> _To do_
Below is a set of entries. Print the line that contains "330 294 94.32" and every later line word for word, through the final one.

BEGIN Data to examine

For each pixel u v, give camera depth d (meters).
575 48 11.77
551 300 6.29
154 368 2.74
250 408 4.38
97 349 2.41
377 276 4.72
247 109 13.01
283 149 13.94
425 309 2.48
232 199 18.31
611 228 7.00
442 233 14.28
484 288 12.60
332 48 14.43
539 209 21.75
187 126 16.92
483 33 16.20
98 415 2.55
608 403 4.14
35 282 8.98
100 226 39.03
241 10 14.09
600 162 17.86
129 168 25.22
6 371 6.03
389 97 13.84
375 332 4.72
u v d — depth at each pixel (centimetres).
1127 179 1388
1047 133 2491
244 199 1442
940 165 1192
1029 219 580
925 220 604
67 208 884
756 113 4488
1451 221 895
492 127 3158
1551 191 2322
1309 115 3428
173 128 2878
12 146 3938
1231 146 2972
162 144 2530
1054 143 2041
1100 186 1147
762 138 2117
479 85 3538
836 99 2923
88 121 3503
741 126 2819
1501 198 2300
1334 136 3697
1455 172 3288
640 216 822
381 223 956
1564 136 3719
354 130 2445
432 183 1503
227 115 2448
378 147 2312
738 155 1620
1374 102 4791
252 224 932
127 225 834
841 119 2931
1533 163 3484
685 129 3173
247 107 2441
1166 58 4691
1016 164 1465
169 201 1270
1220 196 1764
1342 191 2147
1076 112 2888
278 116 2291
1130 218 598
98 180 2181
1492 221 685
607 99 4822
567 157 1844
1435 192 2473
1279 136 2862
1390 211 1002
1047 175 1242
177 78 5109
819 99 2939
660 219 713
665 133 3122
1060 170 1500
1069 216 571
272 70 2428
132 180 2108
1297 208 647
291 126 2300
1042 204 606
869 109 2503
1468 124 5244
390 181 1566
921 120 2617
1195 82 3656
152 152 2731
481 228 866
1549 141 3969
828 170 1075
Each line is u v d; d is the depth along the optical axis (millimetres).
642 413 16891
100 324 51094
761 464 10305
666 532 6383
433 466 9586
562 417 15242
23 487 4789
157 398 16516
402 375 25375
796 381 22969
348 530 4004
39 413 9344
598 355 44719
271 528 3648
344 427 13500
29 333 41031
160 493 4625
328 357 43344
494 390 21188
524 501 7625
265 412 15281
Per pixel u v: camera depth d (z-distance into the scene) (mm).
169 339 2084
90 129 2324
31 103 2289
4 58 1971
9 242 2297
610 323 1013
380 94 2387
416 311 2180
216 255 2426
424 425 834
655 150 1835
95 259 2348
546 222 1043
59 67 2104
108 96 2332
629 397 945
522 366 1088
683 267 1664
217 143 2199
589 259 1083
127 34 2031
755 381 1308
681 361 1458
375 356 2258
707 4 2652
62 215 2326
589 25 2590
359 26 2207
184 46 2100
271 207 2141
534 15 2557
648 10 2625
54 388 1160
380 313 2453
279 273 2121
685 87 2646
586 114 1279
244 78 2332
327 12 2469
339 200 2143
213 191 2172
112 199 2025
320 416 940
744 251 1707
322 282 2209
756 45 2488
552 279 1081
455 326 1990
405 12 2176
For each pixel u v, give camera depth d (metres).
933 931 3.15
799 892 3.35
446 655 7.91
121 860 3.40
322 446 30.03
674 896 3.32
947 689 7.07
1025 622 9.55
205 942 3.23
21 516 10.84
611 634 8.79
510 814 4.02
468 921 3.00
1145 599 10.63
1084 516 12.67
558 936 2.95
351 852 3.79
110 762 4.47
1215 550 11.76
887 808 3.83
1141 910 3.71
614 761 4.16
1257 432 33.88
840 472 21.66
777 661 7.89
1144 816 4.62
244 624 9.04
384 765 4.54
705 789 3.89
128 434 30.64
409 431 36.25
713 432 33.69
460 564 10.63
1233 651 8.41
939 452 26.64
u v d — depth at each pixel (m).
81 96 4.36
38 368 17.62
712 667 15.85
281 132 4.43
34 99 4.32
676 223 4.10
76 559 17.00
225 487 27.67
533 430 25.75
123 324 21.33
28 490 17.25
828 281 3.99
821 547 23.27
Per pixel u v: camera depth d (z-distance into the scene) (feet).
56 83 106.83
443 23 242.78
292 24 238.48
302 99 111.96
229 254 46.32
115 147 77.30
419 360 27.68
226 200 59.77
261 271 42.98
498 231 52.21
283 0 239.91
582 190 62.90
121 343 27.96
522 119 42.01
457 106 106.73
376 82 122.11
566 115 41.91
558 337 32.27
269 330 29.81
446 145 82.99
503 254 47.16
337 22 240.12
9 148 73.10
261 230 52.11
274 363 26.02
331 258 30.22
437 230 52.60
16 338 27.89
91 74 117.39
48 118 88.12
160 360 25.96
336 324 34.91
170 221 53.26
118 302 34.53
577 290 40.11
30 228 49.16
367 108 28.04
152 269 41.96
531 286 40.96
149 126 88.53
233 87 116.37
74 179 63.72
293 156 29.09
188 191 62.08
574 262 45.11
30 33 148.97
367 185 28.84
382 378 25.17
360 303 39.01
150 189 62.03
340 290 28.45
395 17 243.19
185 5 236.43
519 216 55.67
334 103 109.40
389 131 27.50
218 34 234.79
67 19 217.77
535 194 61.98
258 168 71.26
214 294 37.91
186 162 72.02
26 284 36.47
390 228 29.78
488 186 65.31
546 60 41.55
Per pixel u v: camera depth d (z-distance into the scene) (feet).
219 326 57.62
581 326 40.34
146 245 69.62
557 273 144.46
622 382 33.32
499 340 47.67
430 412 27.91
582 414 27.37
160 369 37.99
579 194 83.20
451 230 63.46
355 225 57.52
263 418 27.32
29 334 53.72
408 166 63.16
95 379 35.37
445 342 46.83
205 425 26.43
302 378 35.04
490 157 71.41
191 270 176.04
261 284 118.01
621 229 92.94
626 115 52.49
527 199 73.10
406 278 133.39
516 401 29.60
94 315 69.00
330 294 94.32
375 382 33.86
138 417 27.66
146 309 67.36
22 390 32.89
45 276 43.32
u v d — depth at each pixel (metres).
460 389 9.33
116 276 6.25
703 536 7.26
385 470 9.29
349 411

END Data to examine

> _Problem solution_
330 294 94.32
375 382 33.86
138 417 27.66
146 309 67.36
22 390 32.89
45 276 43.32
u v d — depth at each pixel (metres).
460 389 9.33
116 276 6.25
703 536 7.26
385 470 9.29
349 411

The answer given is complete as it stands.